FieldWorks convertor

This document explains how to convert texts annotated in FieldWorks (FLEX) to Tsakorpus JSON. See general information about source convertors and their configuration files here.

Convertor: /src_convertors/xml_flex2json.py.

Export

FieldWorks stores texts in a sophisticated database, so first you need to export your data. You have to open your project in FieldWorks and click “Export” using the “Verifiable generic XML” option. When exporting, the “Interlinear texts” section should be active, the “Analyze” tab should be open, and all relevant annotation tiers should be switched on and visible.

Configuration

Following additional configuration parameters have to be set in conversion_settings.json:

  • language_codes (dictionary) – contains correspondences between the lang attribute values used to identify languages of the original text, translations and glosses, and the language names as specified in the languages list. If verbose language codes are used in your FLEX project, only this parts before the first hyphen should be used in this dictionary (e.g. os instead of os-xxx-yyy).

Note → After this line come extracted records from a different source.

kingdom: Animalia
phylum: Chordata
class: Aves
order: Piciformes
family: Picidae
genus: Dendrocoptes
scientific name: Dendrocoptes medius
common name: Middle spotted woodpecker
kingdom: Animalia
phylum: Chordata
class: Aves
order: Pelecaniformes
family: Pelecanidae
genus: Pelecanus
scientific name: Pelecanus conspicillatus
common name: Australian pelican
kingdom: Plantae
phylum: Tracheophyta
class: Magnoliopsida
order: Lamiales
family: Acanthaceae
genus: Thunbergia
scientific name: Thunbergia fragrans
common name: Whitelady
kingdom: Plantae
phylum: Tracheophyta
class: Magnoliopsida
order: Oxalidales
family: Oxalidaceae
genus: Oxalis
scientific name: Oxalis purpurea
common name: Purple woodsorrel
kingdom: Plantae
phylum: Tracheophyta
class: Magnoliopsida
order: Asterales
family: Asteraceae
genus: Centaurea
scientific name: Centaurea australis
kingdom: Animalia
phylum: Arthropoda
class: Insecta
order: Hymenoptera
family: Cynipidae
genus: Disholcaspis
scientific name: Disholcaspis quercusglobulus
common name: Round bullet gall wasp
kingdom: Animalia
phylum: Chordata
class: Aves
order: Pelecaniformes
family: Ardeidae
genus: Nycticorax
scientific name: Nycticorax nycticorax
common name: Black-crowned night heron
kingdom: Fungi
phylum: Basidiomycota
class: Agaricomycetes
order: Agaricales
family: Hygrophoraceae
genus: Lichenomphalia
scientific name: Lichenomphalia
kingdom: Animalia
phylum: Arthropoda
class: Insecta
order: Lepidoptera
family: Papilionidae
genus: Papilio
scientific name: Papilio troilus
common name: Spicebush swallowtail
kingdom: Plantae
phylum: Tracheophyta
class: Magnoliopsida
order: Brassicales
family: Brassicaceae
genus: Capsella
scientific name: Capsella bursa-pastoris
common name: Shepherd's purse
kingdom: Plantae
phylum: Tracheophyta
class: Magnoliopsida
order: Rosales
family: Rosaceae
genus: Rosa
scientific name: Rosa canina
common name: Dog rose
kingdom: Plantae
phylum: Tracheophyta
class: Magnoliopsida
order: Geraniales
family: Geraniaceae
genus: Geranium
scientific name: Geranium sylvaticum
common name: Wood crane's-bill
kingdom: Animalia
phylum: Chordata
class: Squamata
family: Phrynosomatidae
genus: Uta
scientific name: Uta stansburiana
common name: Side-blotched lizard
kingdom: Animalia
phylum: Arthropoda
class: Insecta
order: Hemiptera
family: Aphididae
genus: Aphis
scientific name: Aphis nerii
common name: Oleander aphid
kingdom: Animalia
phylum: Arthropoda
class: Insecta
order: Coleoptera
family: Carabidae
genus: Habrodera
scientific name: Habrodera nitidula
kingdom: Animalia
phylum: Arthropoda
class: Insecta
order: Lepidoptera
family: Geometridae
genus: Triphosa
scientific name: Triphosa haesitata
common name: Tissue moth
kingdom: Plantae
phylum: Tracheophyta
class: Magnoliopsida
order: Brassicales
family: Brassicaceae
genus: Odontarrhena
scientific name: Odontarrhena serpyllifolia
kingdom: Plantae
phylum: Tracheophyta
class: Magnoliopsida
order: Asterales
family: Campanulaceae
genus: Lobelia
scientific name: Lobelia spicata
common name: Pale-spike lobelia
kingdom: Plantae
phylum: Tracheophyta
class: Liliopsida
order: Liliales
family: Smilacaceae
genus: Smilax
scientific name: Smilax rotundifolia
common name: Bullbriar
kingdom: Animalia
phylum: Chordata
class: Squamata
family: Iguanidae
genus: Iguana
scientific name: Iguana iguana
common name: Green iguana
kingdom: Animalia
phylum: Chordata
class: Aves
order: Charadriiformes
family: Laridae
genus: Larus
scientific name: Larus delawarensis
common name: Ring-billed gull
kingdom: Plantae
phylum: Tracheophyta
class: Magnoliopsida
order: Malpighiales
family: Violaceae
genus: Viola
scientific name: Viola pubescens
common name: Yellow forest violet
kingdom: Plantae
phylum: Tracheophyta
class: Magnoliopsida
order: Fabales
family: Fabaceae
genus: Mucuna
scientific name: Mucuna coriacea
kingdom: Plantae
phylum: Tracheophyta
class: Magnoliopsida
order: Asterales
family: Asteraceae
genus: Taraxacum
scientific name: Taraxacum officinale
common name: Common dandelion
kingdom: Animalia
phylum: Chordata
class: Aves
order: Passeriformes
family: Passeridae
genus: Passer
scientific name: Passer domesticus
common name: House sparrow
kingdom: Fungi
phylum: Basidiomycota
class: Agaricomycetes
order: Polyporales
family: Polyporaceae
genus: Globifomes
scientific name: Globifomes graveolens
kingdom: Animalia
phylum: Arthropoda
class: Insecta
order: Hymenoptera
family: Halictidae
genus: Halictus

  • bad_analysis_languages (list of strings, optional) – if your files have glosses in more than one language, this list can contain language codes for the gloss languages that have to be disregarded (e.g. if you only want to keep English glosses).

Challenges

Files exported from FieldWorks are problematic in many respects:

  • XMLs coming from different versions of FieldWorks look differently.

  • The exported XML does not have any connection to the dictionary (there should be one, but it has been broken for a long time now). Any dictionary information not present in the interlinear will be lost.

  • FieldWorks does not have the lemma concept, unlike Tsakorpus. That means that you will either have stems instead of lemmata, or have to somehow reconstruct lemmata from stems and grammatical information yourself.

  • All inflectional morphological information is stored in the glosses, so if some category is not overtly marked (which is common for e.g. singular, nominative/absolutive or imperative) and you do not have null morphemes, you will not be able to search for it unless you reconstruct it.

Tsakorpus FieldWorks convertor addresses the first problem by using flexible data extraction that was tested on different kinds of XML. Nevertheless, there is no guarantee that it will work with any FLEX XML. There is currently no solution for second and third problems. The fourth problem can be solved by writing a set of rules which will allow the convertor to reconstruct hidden categories.